• _Provided records_:
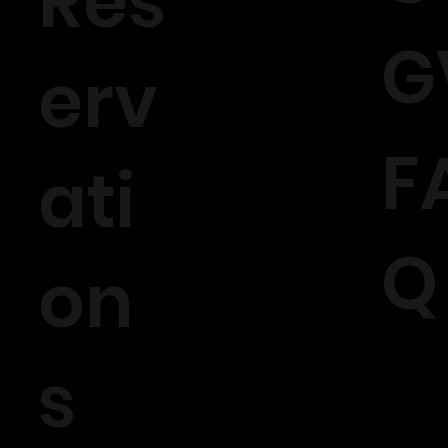
Rés
G
erv
F
ati
Q
on
s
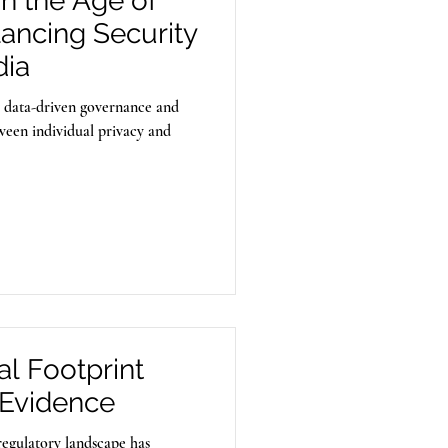
in the Age of
lancing Security
dia
y data-driven governance and
tween individual privacy and
l Footprint
Evidence
regulatory landscape has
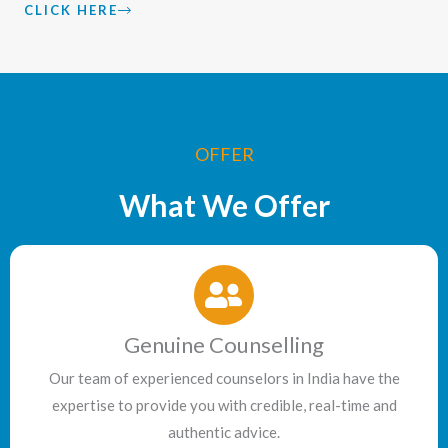
CLICK HERE
OFFER
What We Offer
Genuine Counselling
Our team of experienced counselors in India have the
expertise to provide you with credible, real-time and
authentic advice.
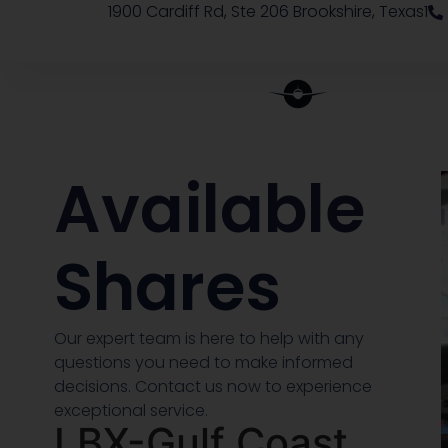
1900 Cardiff Rd, Ste 206 Brookshire, Texas1
Available
Shares
Our expert team is here to help with any
questions you need to make informed
decisions. Contact us now to experience
exceptional service.
LBX-Gulf Coast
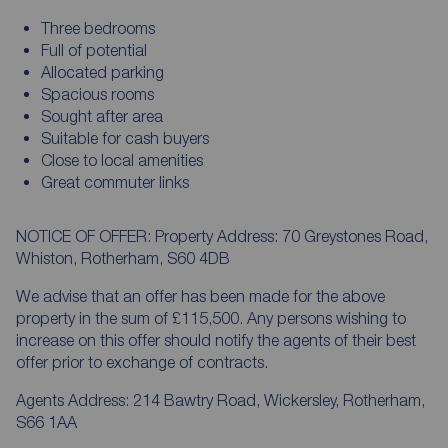
Three bedrooms
Full of potential
Allocated parking
Spacious rooms
Sought after area
Suitable for cash buyers
Close to local amenities
Great commuter links
NOTICE OF OFFER: Property Address: 70 Greystones Road,
Whiston, Rotherham, S60 4DB
We advise that an offer has been made for the above
property in the sum of £115,500. Any persons wishing to
increase on this offer should notify the agents of their best
offer prior to exchange of contracts.
Agents Address: 214 Bawtry Road, Wickersley, Rotherham,
S66 1AA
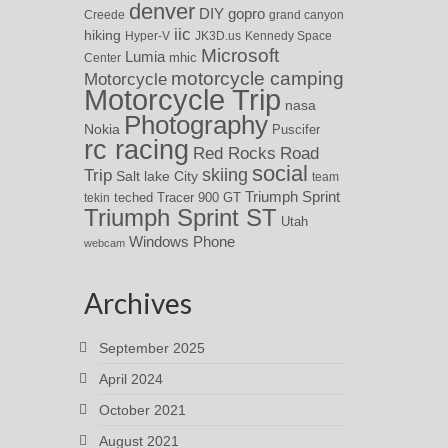
denver
DIY
gopro
Creede
grand canyon
iic
hiking
Hyper-V
JK3D.us
Kennedy Space
Microsoft
Lumia
Center
mhic
motorcycle camping
Motorcycle
Motorcycle Trip
nasa
Photography
Nokia
Puscifer
rc racing
Red Rocks
Road
social
skiing
Trip
Salt lake City
team
Triumph Sprint
teched
Tracer 900 GT
tekin
Triumph Sprint ST
Utah
Windows Phone
webcam
Archives
September 2025
April 2024
October 2021
August 2021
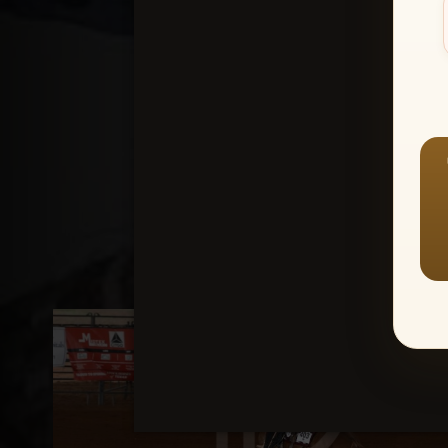
Create an accou
1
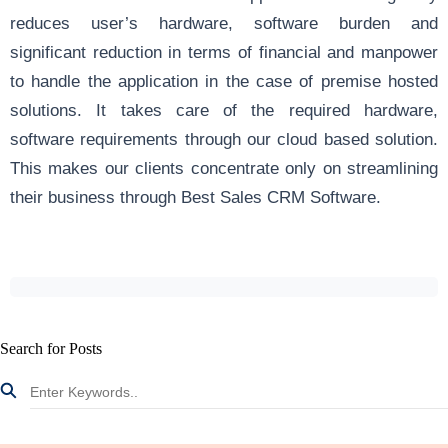
reduces user’s hardware, software burden and
significant reduction in terms of financial and manpower
to handle the application in the case of premise hosted
solutions. It takes care of the required hardware,
software requirements through our cloud based solution.
This makes our clients concentrate only on streamlining
their business through Best Sales CRM Software.
Search for Posts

• _Task directions_: Turn the text read from all the rows above into a Markdown table with two columns: n for a running line number and Line for the line itself, with blank lines skipped. Leave the pictures out.

• _Task output_:
| n | Line |
|---|---|
| 1 | Rés |
| 2 | G |
| 3 | erv |
| 4 | F |
| 5 | ati |
| 6 | Q |
| 7 | on |
| 8 | s |
| 9 | in the Age of |
| 10 | lancing Security |
| 11 | dia |
| 12 | y data-driven governance and |
| 13 | tween individual privacy and |
| 14 | l Footprint |
| 15 | Evidence |
| 16 | regulatory landscape has |
| 17 | CLICK HERE |
| 18 | OFFER |
| 19 | What We Offer |
| 20 | Genuine Counselling |
| 21 | Our team of experienced counselors in India have the |
| 22 | expertise to provide you with credible, real-time and |
| 23 | authentic advice. |
| 24 | 1900 Cardiff Rd, Ste 206 Brookshire, Texas1 |
| 25 | Available |
| 26 | Shares |
| 27 | Our expert team is here to help with any |
| 28 | questions you need to make informed |
| 29 | decisions. Contact us now to experience |
| 30 | exceptional service. |
| 31 | LBX-Gulf Coast |
| 32 | Three bedrooms |
| 33 | Full of potential |
| 34 | Allocated parking |
| 35 | Spacious rooms |
| 36 | Sought after area |
| 37 | Suitable for cash buyers |
| 38 | Close to local amenities |
| 39 | Great commuter links |
| 40 | NOTICE OF OFFER: Property Address: 70 Greystones Road, |
| 41 | Whiston, Rotherham, S60 4DB |
| 42 | We advise that an offer has been made for the above |
| 43 | property in the sum of £115,500. Any persons wishing to |
| 44 | increase on this offer should notify the agents of their best |
| 45 | offer prior to exchange of contracts. |
| 46 | Agents Address: 214 Bawtry Road, Wickersley, Rotherham, |
| 47 | S66 1AA |
| 48 | denver |
| 49 | DIY |
| 50 | gopro |
| 51 | Creede |
| 52 | grand canyon |
| 53 | iic |
| 54 | hiking |
| 55 | Hyper-V |
| 56 | JK3D.us |
| 57 | Kennedy Space |
| 58 | Microsoft |
| 59 | Lumia |
| 60 | Center |
| 61 | mhic |
| 62 | motorcycle camping |
| 63 | Motorcycle |
| 64 | Motorcycle Trip |
| 65 | nasa |
| 66 | Photography |
| 67 | Nokia |
| 68 | Puscifer |
| 69 | rc racing |
| 70 | Red Rocks |
| 71 | Road |
| 72 | social |
| 73 | skiing |
| 74 | Trip |
| 75 | Salt lake City |
| 76 | team |
| 77 | Triumph Sprint |
| 78 | teched |
| 79 | Tracer 900 GT |
| 80 | tekin |
| 81 | Triumph Sprint ST |
| 82 | Utah |
| 83 | Windows Phone |
| 84 | webcam |
| 85 | Archives |
| 86 | September 2025 |
| 87 | April 2024 |
| 88 | October 2021 |
| 89 | August 2021 |
| 90 | Create an accou |
| 91 | 1 |
| 92 | reduces user’s hardware, software burden and |
| 93 | significant reduction in terms of financial and manpower |
| 94 | to handle the application in the case of premise hosted |
| 95 | solutions. It takes care of the required hardware, |
| 96 | software requirements through our cloud based solution. |
| 97 | This makes our clients concentrate only on streamlining |
| 98 | their business through Best Sales CRM Software. |
| 99 | Search for Posts |